═════ Material for this task ═════

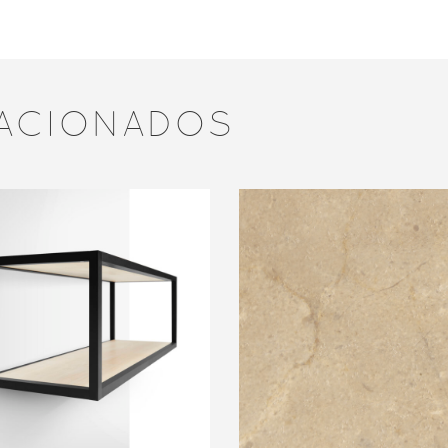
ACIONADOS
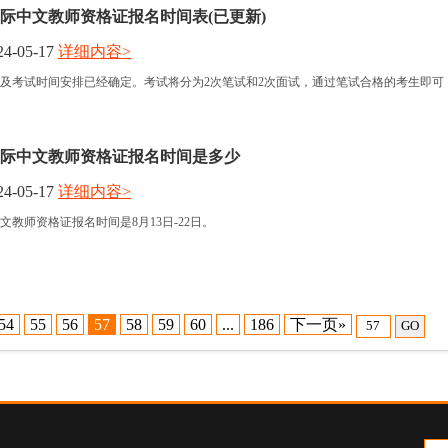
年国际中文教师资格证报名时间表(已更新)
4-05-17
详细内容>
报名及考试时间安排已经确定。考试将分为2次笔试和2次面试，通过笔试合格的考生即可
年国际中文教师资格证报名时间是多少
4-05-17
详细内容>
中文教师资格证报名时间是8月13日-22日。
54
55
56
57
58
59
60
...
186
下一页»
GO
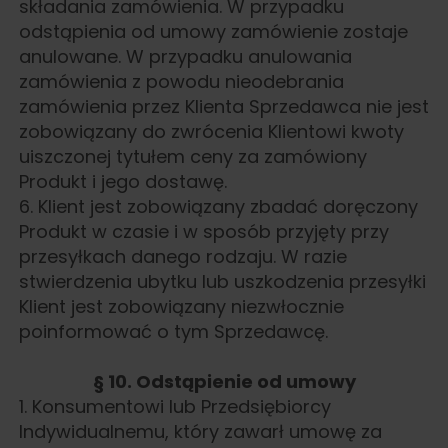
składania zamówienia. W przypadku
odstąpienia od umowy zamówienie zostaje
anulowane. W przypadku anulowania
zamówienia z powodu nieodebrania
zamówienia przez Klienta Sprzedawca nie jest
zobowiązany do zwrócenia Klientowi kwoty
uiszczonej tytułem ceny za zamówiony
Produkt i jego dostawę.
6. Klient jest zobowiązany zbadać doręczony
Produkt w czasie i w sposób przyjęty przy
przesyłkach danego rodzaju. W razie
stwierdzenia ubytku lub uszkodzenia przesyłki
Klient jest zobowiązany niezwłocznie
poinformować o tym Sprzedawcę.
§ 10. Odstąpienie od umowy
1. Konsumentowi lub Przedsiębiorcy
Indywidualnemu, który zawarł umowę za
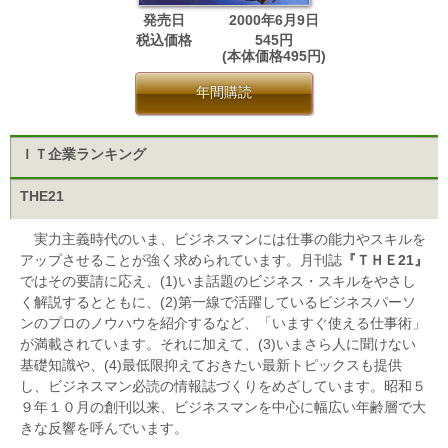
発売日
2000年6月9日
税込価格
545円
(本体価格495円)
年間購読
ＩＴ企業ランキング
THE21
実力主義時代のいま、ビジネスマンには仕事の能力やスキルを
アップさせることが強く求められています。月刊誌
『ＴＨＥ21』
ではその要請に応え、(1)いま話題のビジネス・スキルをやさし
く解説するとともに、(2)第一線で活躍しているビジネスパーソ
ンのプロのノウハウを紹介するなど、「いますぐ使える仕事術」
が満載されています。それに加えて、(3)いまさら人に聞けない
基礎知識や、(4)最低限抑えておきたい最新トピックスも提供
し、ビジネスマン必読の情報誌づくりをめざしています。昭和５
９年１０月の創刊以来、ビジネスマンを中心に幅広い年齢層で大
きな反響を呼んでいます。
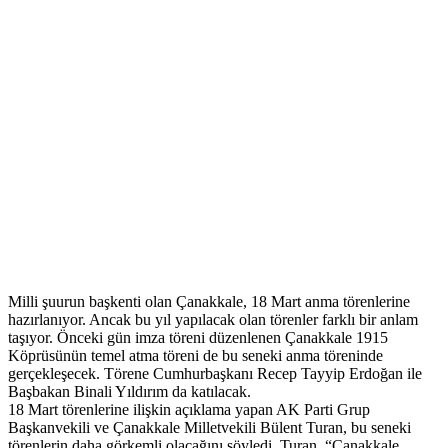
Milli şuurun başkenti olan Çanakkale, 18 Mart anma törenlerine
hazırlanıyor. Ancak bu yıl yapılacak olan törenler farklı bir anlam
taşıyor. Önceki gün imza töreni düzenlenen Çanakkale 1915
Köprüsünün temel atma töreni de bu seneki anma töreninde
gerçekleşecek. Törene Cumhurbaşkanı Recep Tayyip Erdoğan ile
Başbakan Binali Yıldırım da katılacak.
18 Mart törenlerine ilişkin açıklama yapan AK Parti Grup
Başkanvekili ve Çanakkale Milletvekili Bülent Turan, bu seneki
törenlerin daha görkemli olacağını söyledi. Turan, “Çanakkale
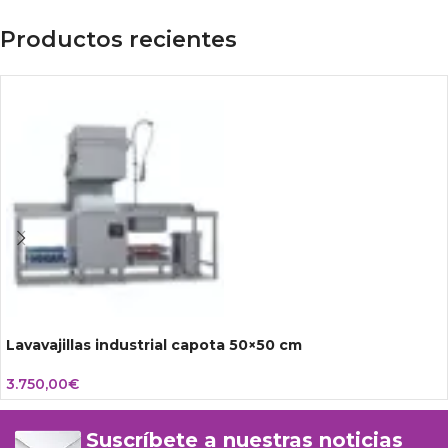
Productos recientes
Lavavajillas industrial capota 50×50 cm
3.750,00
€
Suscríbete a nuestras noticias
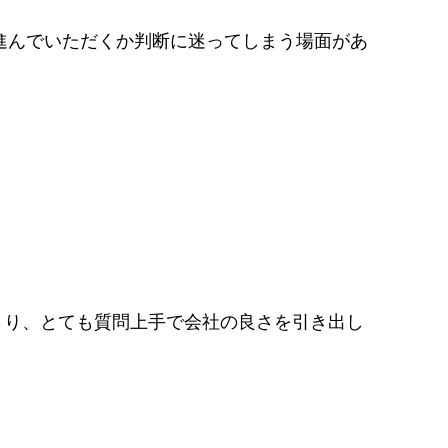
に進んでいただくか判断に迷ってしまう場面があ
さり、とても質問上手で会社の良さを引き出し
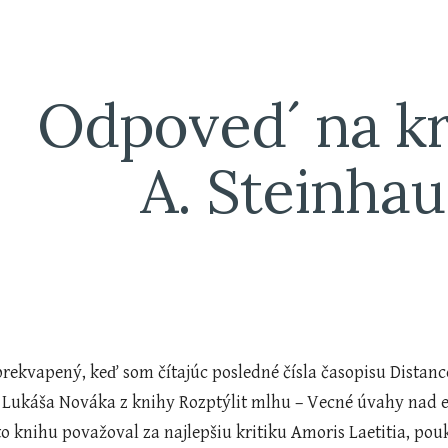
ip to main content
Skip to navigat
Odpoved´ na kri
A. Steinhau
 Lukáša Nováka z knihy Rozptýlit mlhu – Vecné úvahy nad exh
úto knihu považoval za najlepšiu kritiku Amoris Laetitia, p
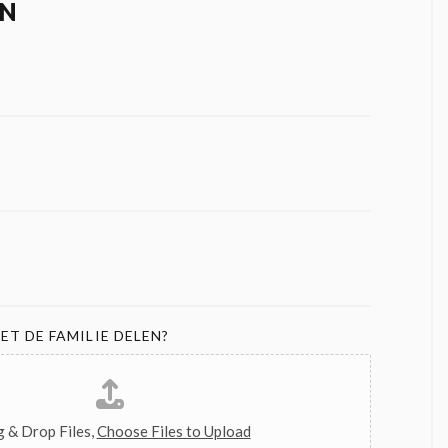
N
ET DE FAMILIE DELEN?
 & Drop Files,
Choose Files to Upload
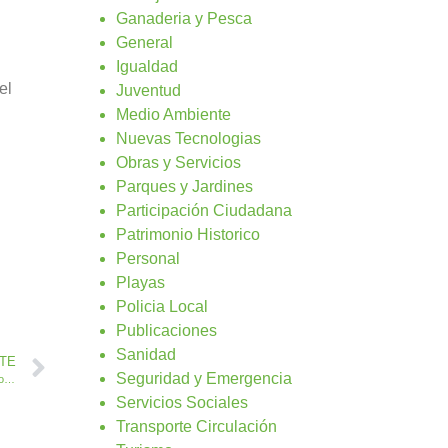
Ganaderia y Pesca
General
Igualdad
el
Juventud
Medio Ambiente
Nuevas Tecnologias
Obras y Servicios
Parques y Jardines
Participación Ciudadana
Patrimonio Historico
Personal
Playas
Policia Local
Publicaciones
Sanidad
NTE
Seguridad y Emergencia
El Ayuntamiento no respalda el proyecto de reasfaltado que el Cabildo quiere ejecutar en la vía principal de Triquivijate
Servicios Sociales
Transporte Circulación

═════

**Task details**. Each entry, start to finish, goes into your copy exactly; the pictures stay out.

**Reply**.
ACIONADOS
年国际中文教师资格证报名时间表(已更新)
4-05-17
详细内容>
报名及考试时间安排已经确定。考试将分为2次笔试和2次面试，通过笔试合格的考生即可
年国际中文教师资格证报名时间是多少
4-05-17
详细内容>
中文教师资格证报名时间是8月13日-22日。
54
55
56
57
58
59
60
...
186
下一页»
GO
składania zamówienia. W przypadku
odstąpienia od umowy zamówienie zostaje
anulowane. W przypadku anulowania
zamówienia z powodu nieodebrania
zamówienia przez Klienta Sprzedawca nie jest
zobowiązany do zwrócenia Klientowi kwoty
uiszczonej tytułem ceny za zamówiony
Produkt i jego dostawę.
6. Klient jest zobowiązany zbadać doręczony
Produkt w czasie i w sposób przyjęty przy
przesyłkach danego rodzaju. W razie
stwierdzenia ubytku lub uszkodzenia przesyłki
Klient jest zobowiązany niezwłocznie
poinformować o tym Sprzedawcę.
§ 10. Odstąpienie od umowy
1. Konsumentowi lub Przedsiębiorcy
Indywidualnemu, który zawarł umowę za
発売日
2000年6月9日
税込価格
545円
(本体価格495円)
年間購読
ＩＴ企業ランキング
THE21
実力主義時代のいま、ビジネスマンには仕事の能力やスキルを
アップさせることが強く求められています。月刊誌
『ＴＨＥ21』
ではその要請に応え、(1)いま話題のビジネス・スキルをやさし
く解説するとともに、(2)第一線で活躍しているビジネスパーソ
ンのプロのノウハウを紹介するなど、「いますぐ使える仕事術」
が満載されています。それに加えて、(3)いまさら人に聞けない
基礎知識や、(4)最低限抑えておきたい最新トピックスも提供
し、ビジネスマン必読の情報誌づくりをめざしています。昭和５
９年１０月の創刊以来、ビジネスマンを中心に幅広い年齢層で大
きな反響を呼んでいます。
Milli şuurun başkenti olan Çanakkale, 18 Mart anma törenlerine
hazırlanıyor. Ancak bu yıl yapılacak olan törenler farklı bir anlam
taşıyor. Önceki gün imza töreni düzenlenen Çanakkale 1915
Köprüsünün temel atma töreni de bu seneki anma töreninde
gerçekleşecek. Törene Cumhurbaşkanı Recep Tayyip Erdoğan ile
Başbakan Binali Yıldırım da katılacak.
18 Mart törenlerine ilişkin açıklama yapan AK Parti Grup
Başkanvekili ve Çanakkale Milletvekili Bülent Turan, bu seneki
törenlerin daha görkemli olacağını söyledi. Turan, “Çanakkale
Productos recientes
Lavavajillas industrial capota 50×50 cm
3.750,00
€
Suscríbete a nuestras noticias
に進んでいただくか判断に迷ってしまう場面があ
さり、とても質問上手で会社の良さを引き出し
ip to main content
Skip to navigat
Odpoved´ na kri
A. Steinhau
 Lukáša Nováka z knihy Rozptýlit mlhu – Vecné úvahy nad exh
úto knihu považoval za najlepšiu kritiku Amoris Laetitia, p
N
ET DE FAMILIE DELEN?
 & Drop Files,
Choose Files to Upload
Ganaderia y Pesca
General
Igualdad
el
Juventud
Medio Ambiente
Nuevas Tecnologias
Obras y Servicios
Parques y Jardines
Participación Ciudadana
Patrimonio Historico
Personal
Playas
Policia Local
Publicaciones
Sanidad
NTE
Seguridad y Emergencia
El Ayuntamiento no respalda el proyecto de reasfaltado que el Cabildo quiere ejecutar en la vía principal de Triquivijate
Servicios Sociales
Transporte Circulación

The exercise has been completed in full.